Religious Edicts Issued by Constantius
Pagan-related edicts issued by Constantius (by himself or with others) included:
The banning of sacrifices;
The closing of pagan temples;
Edicts against soothsayers and magicians.
Christian-related edicts issued by Constantius (by himself or with others) included:
Exemption from compulsory public service for the clergy; * Exemption from compulsory public service for the sons of clergy;
Tax exemptions for clergy and their servants, also later for their family;
Clergy and the issue of private property;
Bishops exempted from being tried in secular courts;
Christian prostitutes only able to be bought by Christians.

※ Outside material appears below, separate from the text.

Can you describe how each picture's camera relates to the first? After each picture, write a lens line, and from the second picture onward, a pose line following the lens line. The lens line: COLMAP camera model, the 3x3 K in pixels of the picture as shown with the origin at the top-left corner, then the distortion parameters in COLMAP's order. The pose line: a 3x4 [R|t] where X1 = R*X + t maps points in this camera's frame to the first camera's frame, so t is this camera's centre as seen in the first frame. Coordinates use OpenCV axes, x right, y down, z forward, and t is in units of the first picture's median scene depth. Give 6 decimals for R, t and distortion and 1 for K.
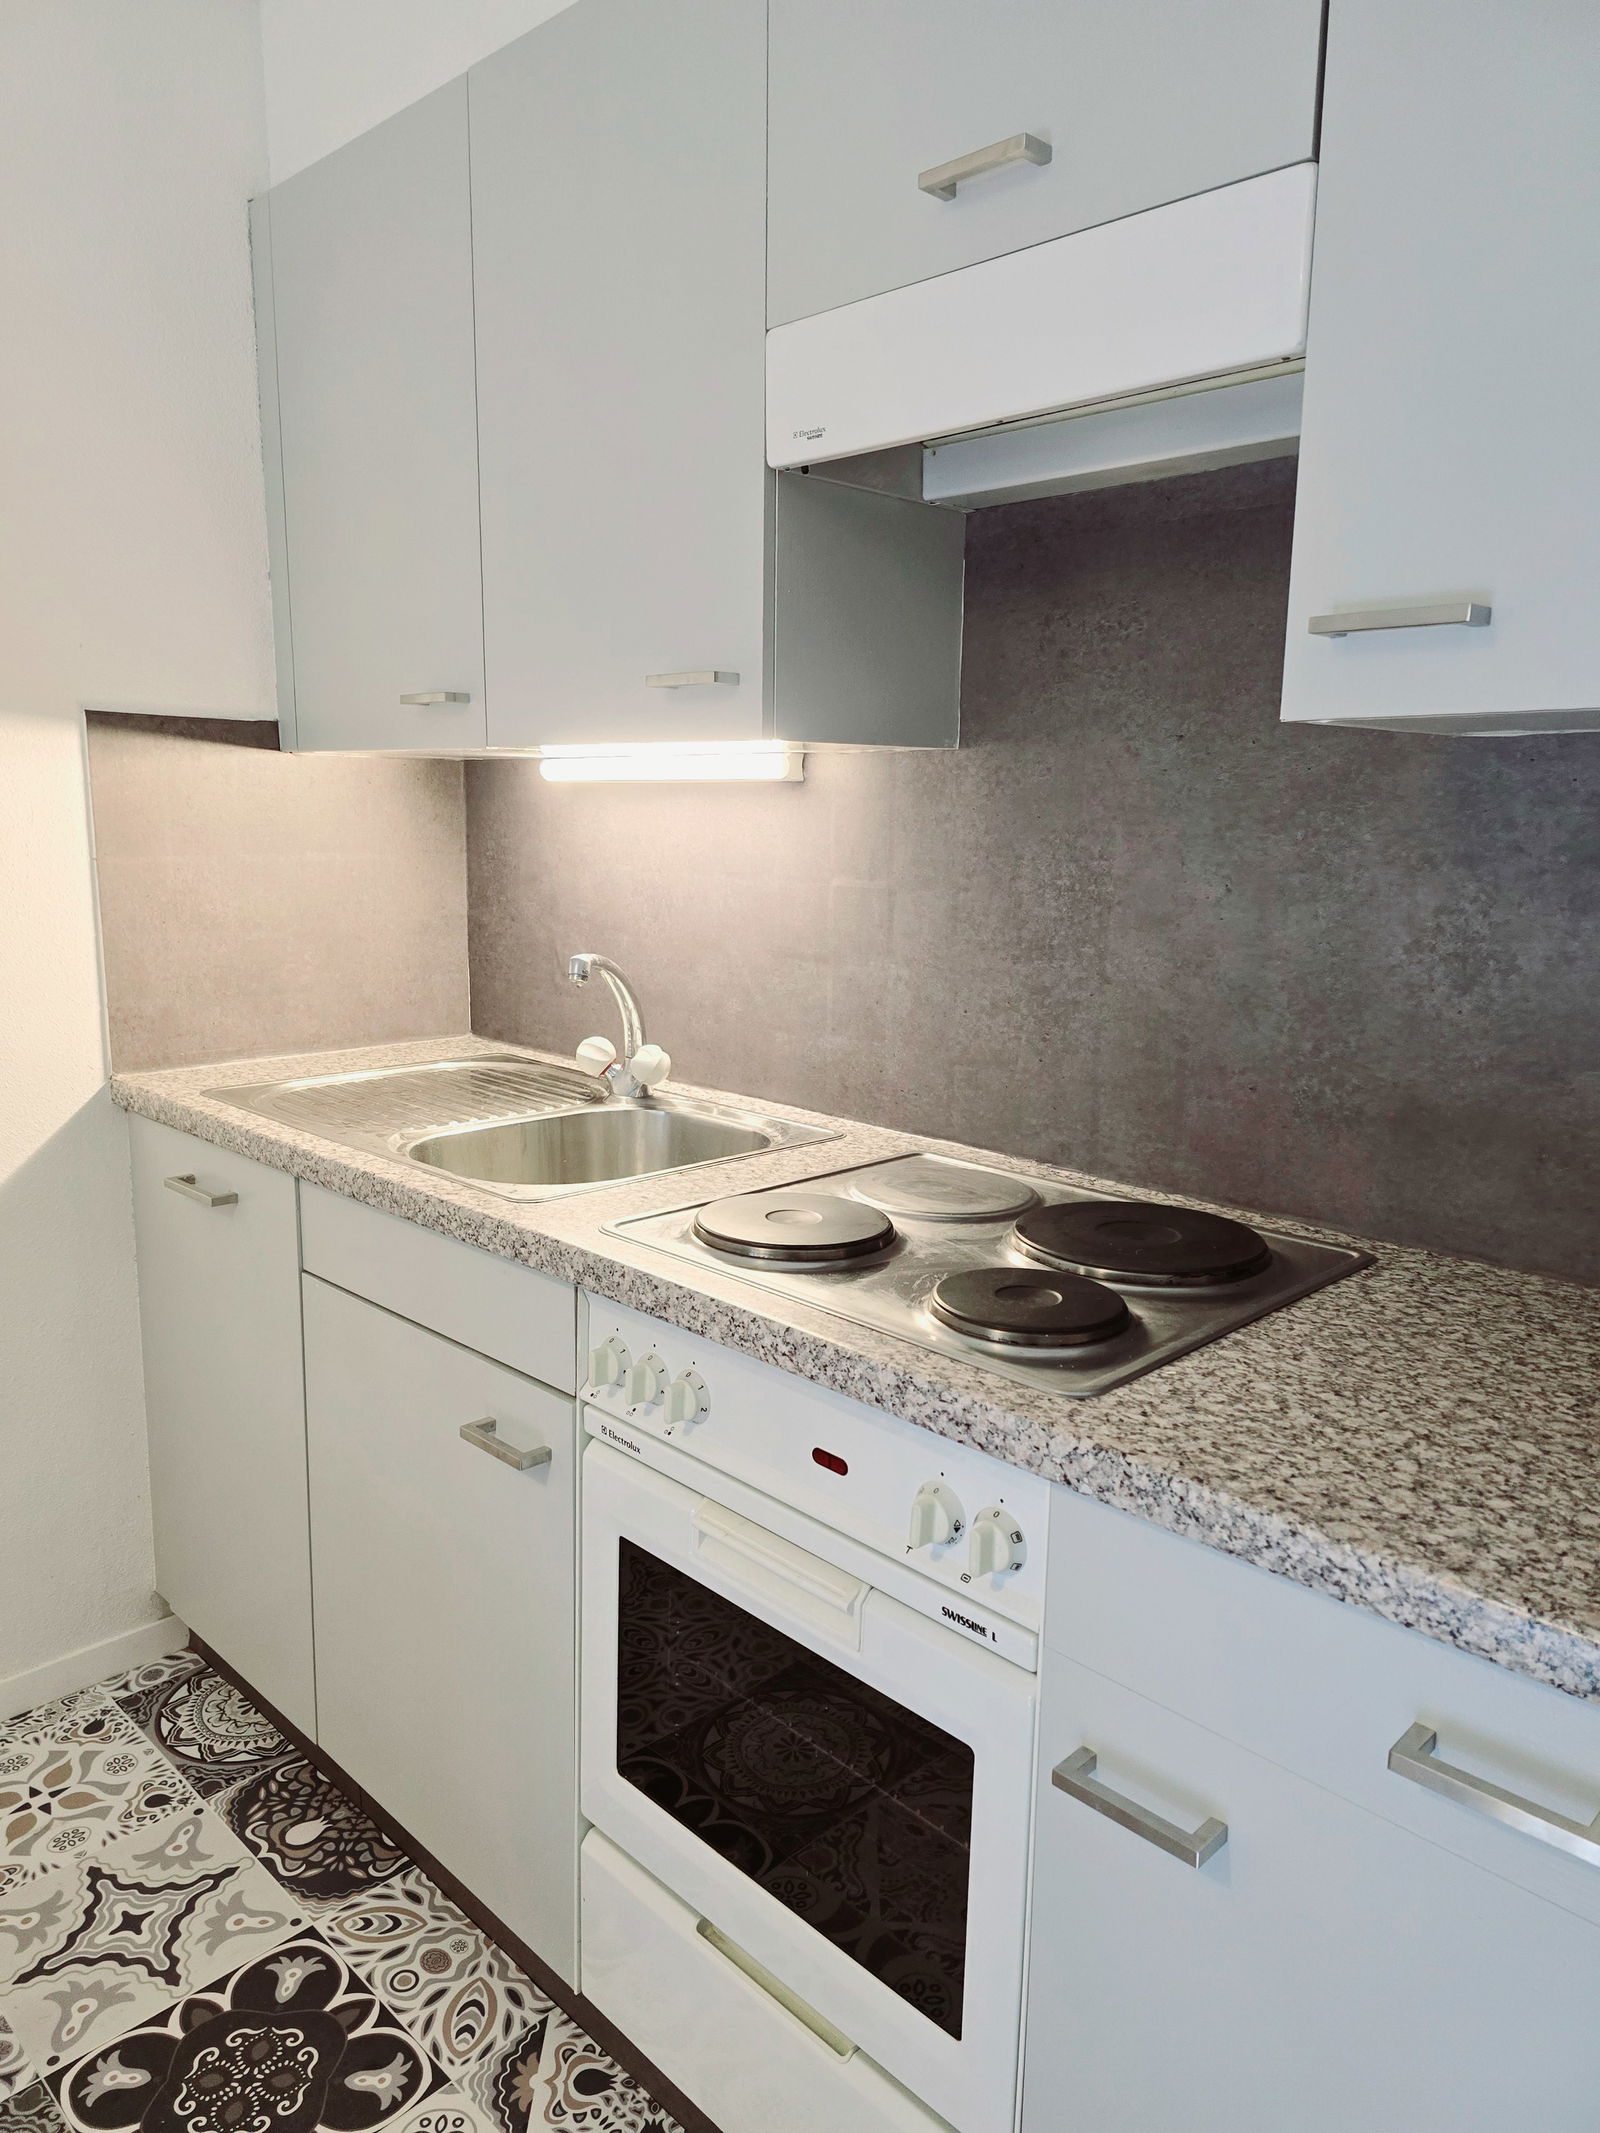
lens RADIAL K [[1429.8, 0, 796.6], [0, 1429.8, 1073.1], [0, 0, 1]] dist [0.012531, 0.001278]
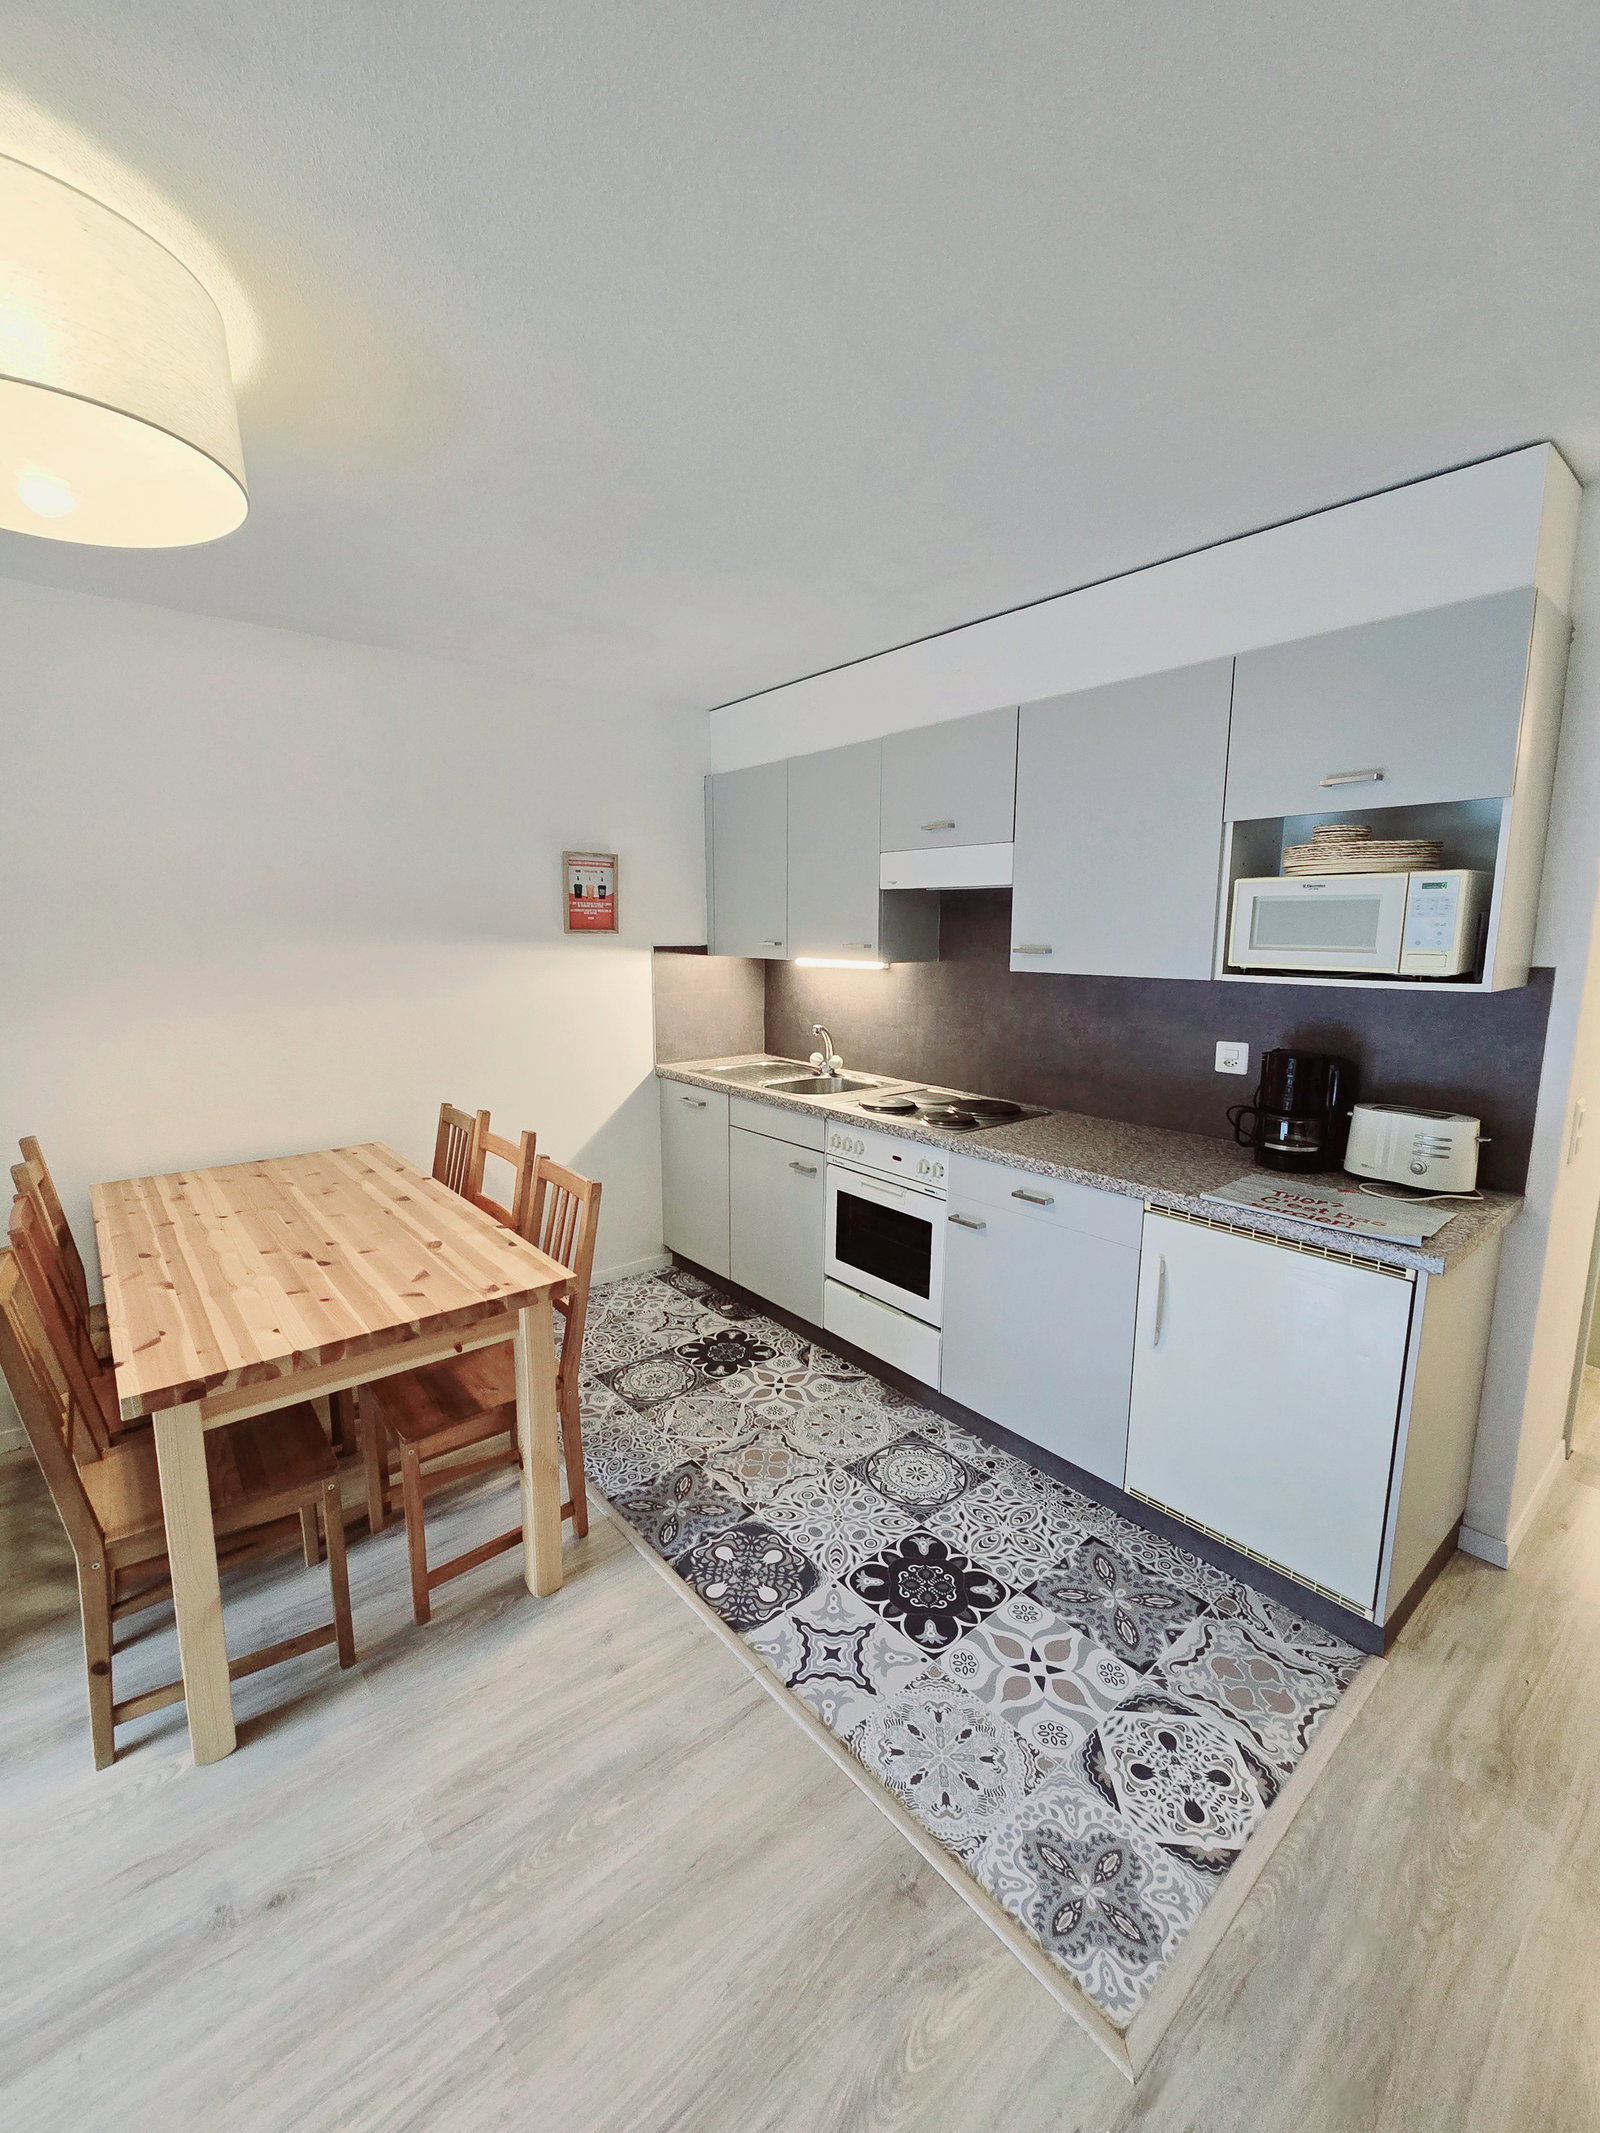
lens RADIAL K [[872.9, 0, 777.6], [0, 872.9, 1059.6], [0, 0, 1]] dist [-0.000769, -0.000008]
pose [[0.993474, 0.003576, -0.114007, -0.020212], [-0.007257, 0.999465, -0.031892, 0.056272], [0.113832, 0.032511, 0.992968, -0.967873]]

Jew-related edicts issued by Constantius (by himself or with others) included:
Weaving women who moved from working for the government to working for Jews, must be restored to the government; Jews may not marry Christian women; Jews may not attempt to convert Christian women;
Any non-Jewish slave bought by a Jew will be confiscated by the state; if a Jew attempts to circumcise a non-Jewish slave, the slave will be freed and the Jew shall face capital punishment; any Christian slaves owned by a Jew will be taken away and freed;
A person who is proven to have converted from Christianity to Judaism shall have their property confiscated by the state.
Constantius II is a particularly difficult figure to judge properly, mainly as a result of the hostility of most every source that mentions him.
A.H.M Jones writes that Constantius "appears in the pages of Ammianus as a conscientious emperor but a vain and stupid man, an easy prey to flatterers. He was timid and suspicious, and interested persons could easily play on his fears for their own advantage."
However, Kent & M. and A. Hirmer suggest that Constantius "has suffered at the hands of unsympathetic authors, ecclesiastical and civil alike. To orthodox churchmen he was a bigoted supporter of the Arian heresy, to Julian the Apostate and the many who have subsequently taken his part he was a murderer, a tyrant and inept as a ruler". They go on to add, "Most contemporaries seem in fact to have held him in high esteem, and he certainly inspired loyalty in a way his brother could not".